Corruption : le GRECO pousse à de nouvelles réformes
Le Groupe d’États contre la corruption du Conseil de l’Europe (GRECO) vient de publier le rapport de conformité de la France suite à ses recommandations en matière de prévention de la corruption des gouvernements centraux et des services répressifs. Il conclut que notre pays ne s’est pas suffisamment conformé aux recommandations formulées dans son précédent rapport d’évaluation.
Organe anti-corruption du Conseil de l’Europe, le GRECO publie régulièrement des rapports d’évaluation, dont les recommandations sont suivies par des rapports de conformité. À la suite du rapport sur la prévention de la corruption des gouvernants et des services répressifs en France, seules deux des dix-huit recommandations ont été traitées de façon satisfaisante. Dix ont été partiellement mises en œuvre et six n’ont pas été mises en œuvre. Le GRECO « conclut que la France ne se conforme pas suffisamment aux recommandations formulées » et le gouvernement devra fournir un rapport d’avancement d’ici mars 2025.
Pourtant, la culture de la déontologie progresse. Ainsi, un contrôle préalable des membres des cabinets ministériels et collaborateurs de l’Élysée issus du privé a été instauré. Autre avancée, la présidence de la République finalise une charte de déontologie, qui a déjà été soumise à la Haute Autorité pour la transparence de la vie publique (HATVP) pour avis le 4 mars 2024. Des registres de déport existent dorénavant au sein même des cabinets ministériels, mais ils n’ont pas été rendus publics, malgré un avis favorable de la Commission d’accès aux documents administratifs (CADA). Autre point positif, le renforcement de la coopération entre l’Agence française anticorruption (AFA) et la HATVP, après une période plus tendue.
Toutefois, plusieurs points noirs demeurent. Le GRECO regrette la faible transparence des contacts entretenus avec les représentants d’intérêts. Le rapport s’en prend aussi à la composition de la Cour de justice de la République, restée inchangée alors « que des affaires récentes ont relancé le débat quant à l’indépendance et l’impartialité, notamment perçue, de cette juridiction ». Sur les remontées d’information dans les affaires pénales, la spécificité des dossiers concernant des personnes chargées de hautes fonctions de l’exécutif « n’apparaît pas suffisamment prise en compte ».
Concernant d’autres réformes, le prochain plan national de lutte contre la corruption (2024-2027) est en préparation. Il comprendra notamment un axe dédié à la prévention des atteintes à la probité. Sur la transparence du lobbying, l’étude d’une proposition de loi issue des préconisations de la mission Le Gendre-Untermaier pourrait permettre d’autres évolutions.
Concernant les services répressifs, le GRECO salue les avancées que contiendra la version actualisée du code de déontologie de la police et gendarmerie, qui sera prochainement publiée. Il se félicite aussi de l’adoption de la loi sur les lanceurs d’alerte. Toutefois, « il n’existe toujours pas de stratégie globale dédiée à la prévention des risques de corruption au sein des services répressifs, ni de contrôles de sécurité dont la régularité dépendrait de l’exposition aux risques de corruption ». Le GRECO regrette notamment qu’il n’existe pas, dans la police, de système de rotation spécifique pour les secteurs les plus exposés aux risques de corruption.

**INFORMATIONS EXTRAITES:**
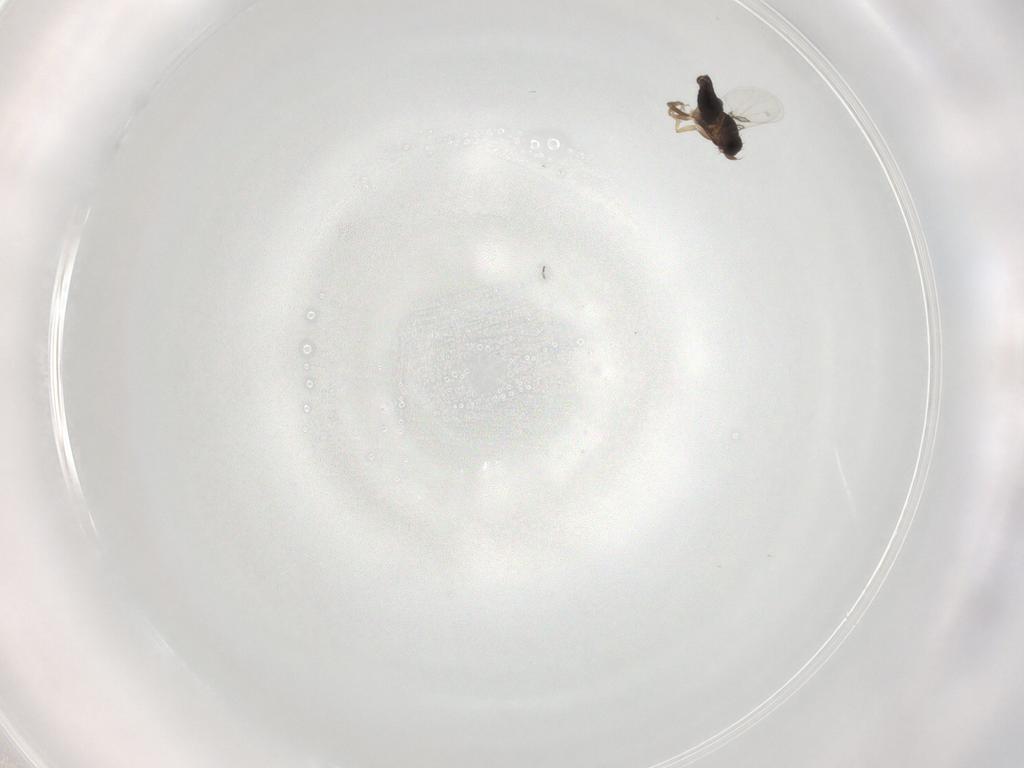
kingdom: Animalia
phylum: Arthropoda
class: Insecta
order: Diptera
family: Phoridae
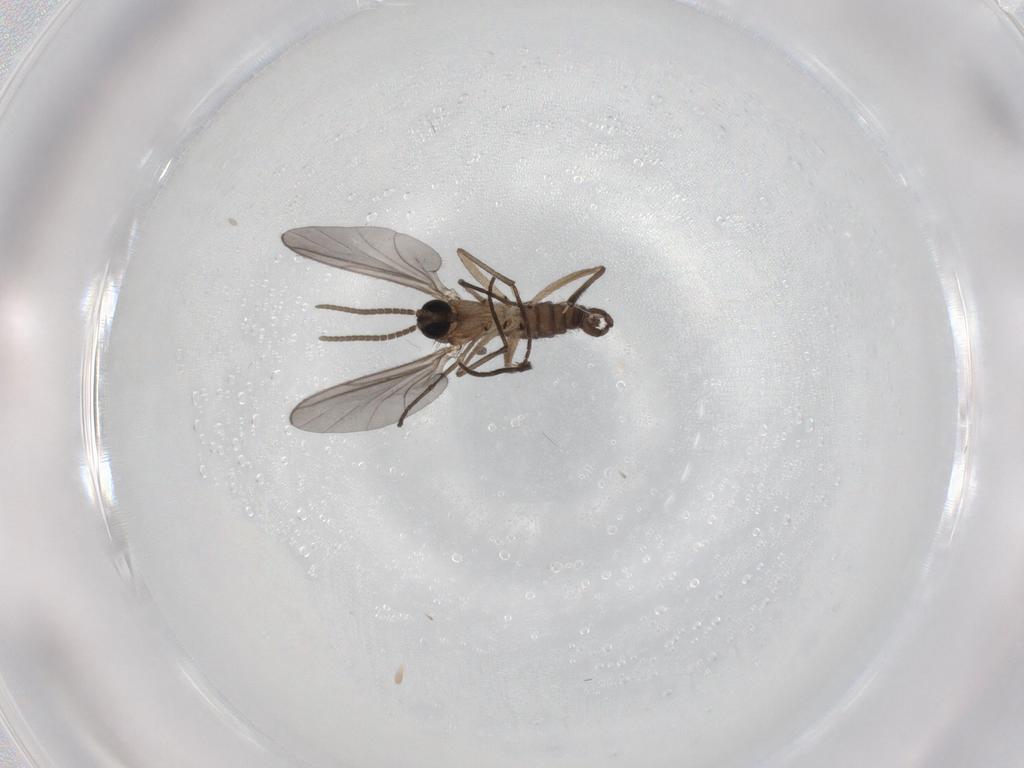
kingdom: Animalia
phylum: Arthropoda
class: Insecta
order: Diptera
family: Sciaridae
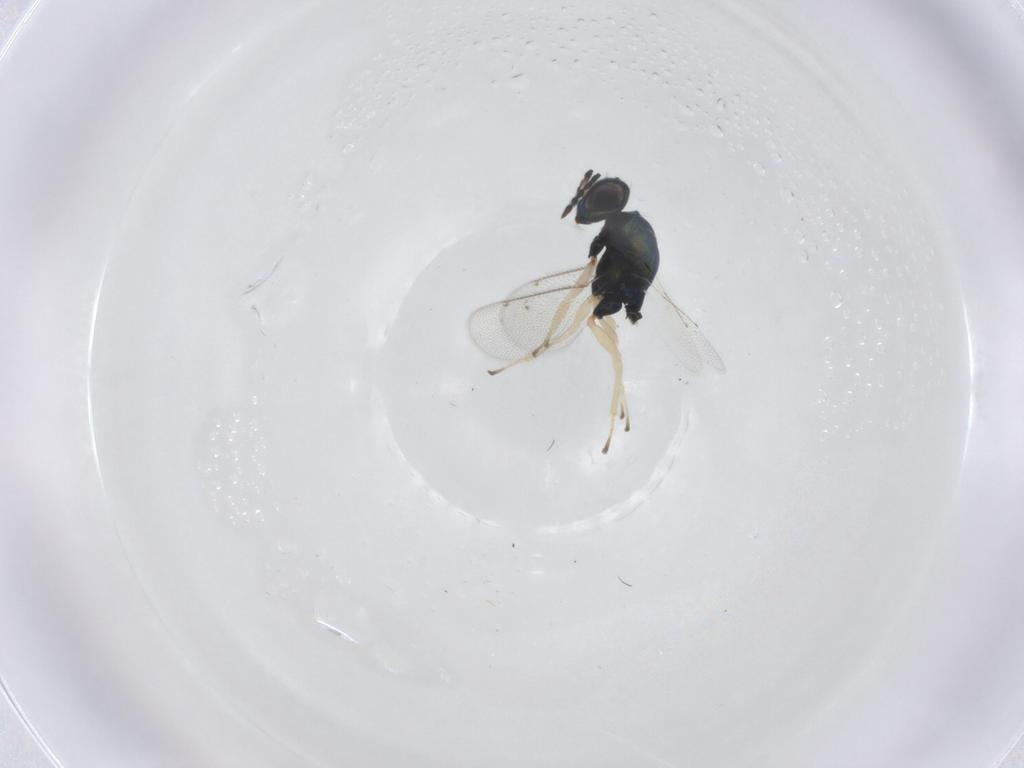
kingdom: Animalia
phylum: Arthropoda
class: Insecta
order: Hymenoptera
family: Eulophidae
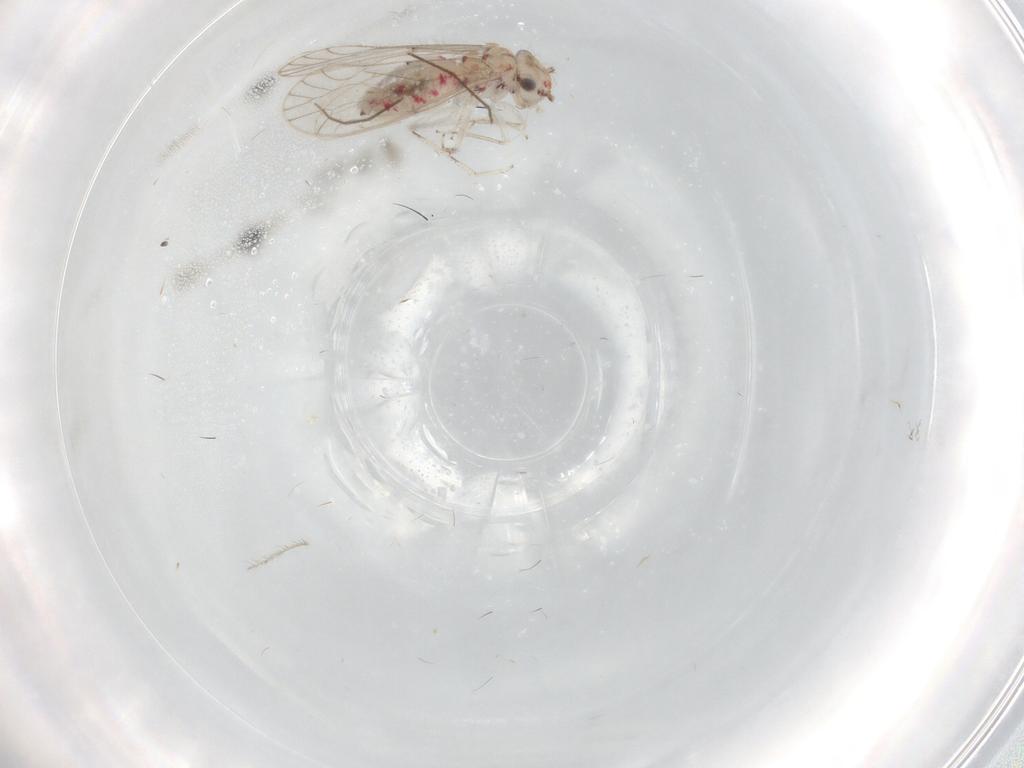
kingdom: Animalia
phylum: Arthropoda
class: Insecta
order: Psocodea
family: Caeciliusidae
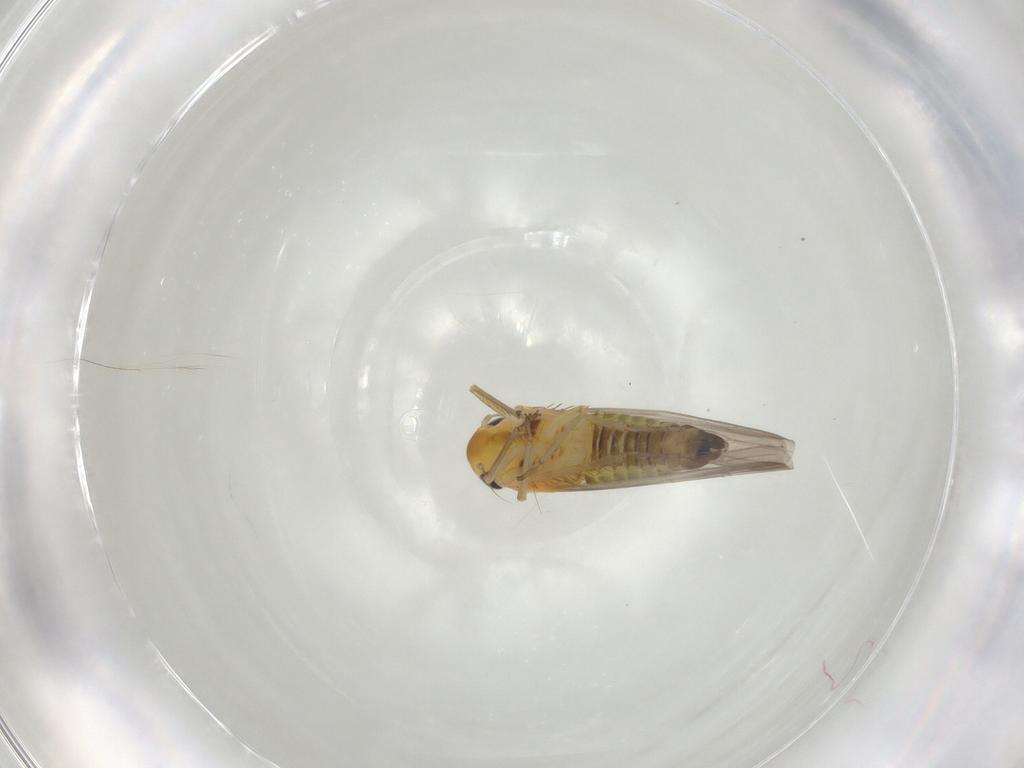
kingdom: Animalia
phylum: Arthropoda
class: Insecta
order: Hemiptera
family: Cicadellidae
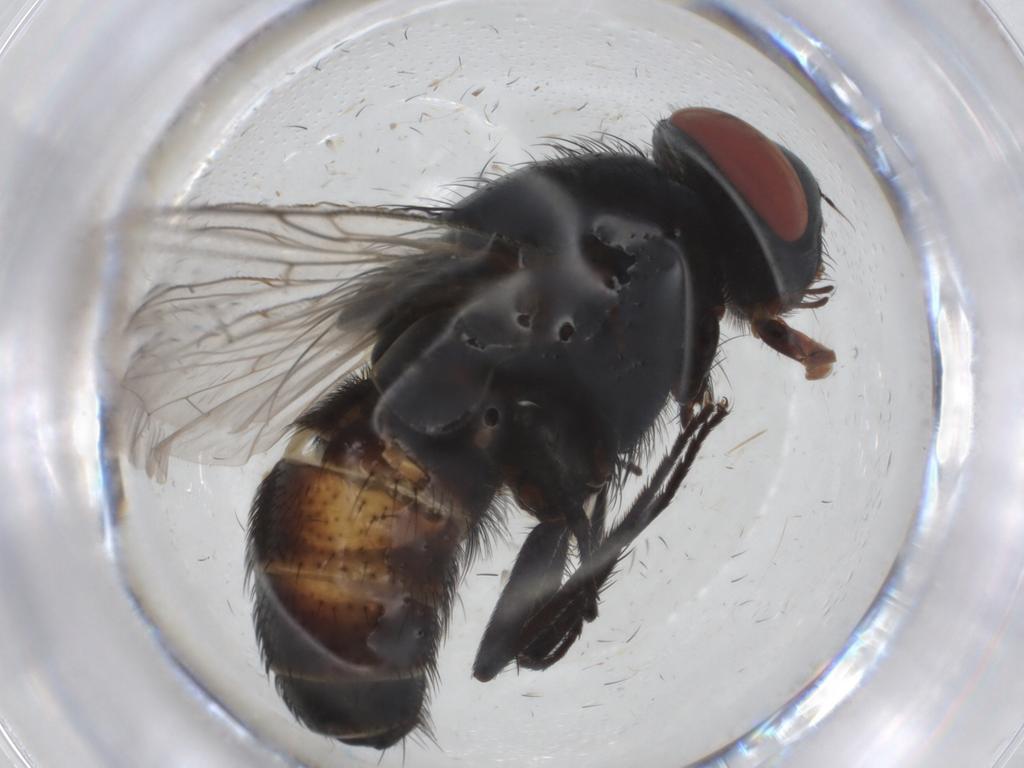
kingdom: Animalia
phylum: Arthropoda
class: Insecta
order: Diptera
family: Sarcophagidae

**QUESTIONS DE COMPRÉHENSION:**
A - Relevez tous les sigles présents dans l'extrait du document, en donnant pour chacun la dénomination complète qu'il désigne.
B - Répondez aux questions suivantes d'après l'extrait du document.
(i) Combien des dix-huit recommandations n'ont pas été mises en œuvre ?
(ii) À quelle date la charte de déontologie de la présidence de la République a-t-elle été soumise pour avis à la HATVP ?
(iii) Quelle période couvre le prochain plan national de lutte contre la corruption ?

**RÉPONSES PAR ÉLÉMENT:**
A -
- GRECO : Groupe d'États contre la corruption
- HATVP : Haute Autorité pour la transparence de la vie publique
- CADA : Commission d'accès aux documents administratifs
- AFA : Agence française anticorruption

B -
(i) Six.
(ii) Le 4 mars 2024.
(iii) 2024-2027.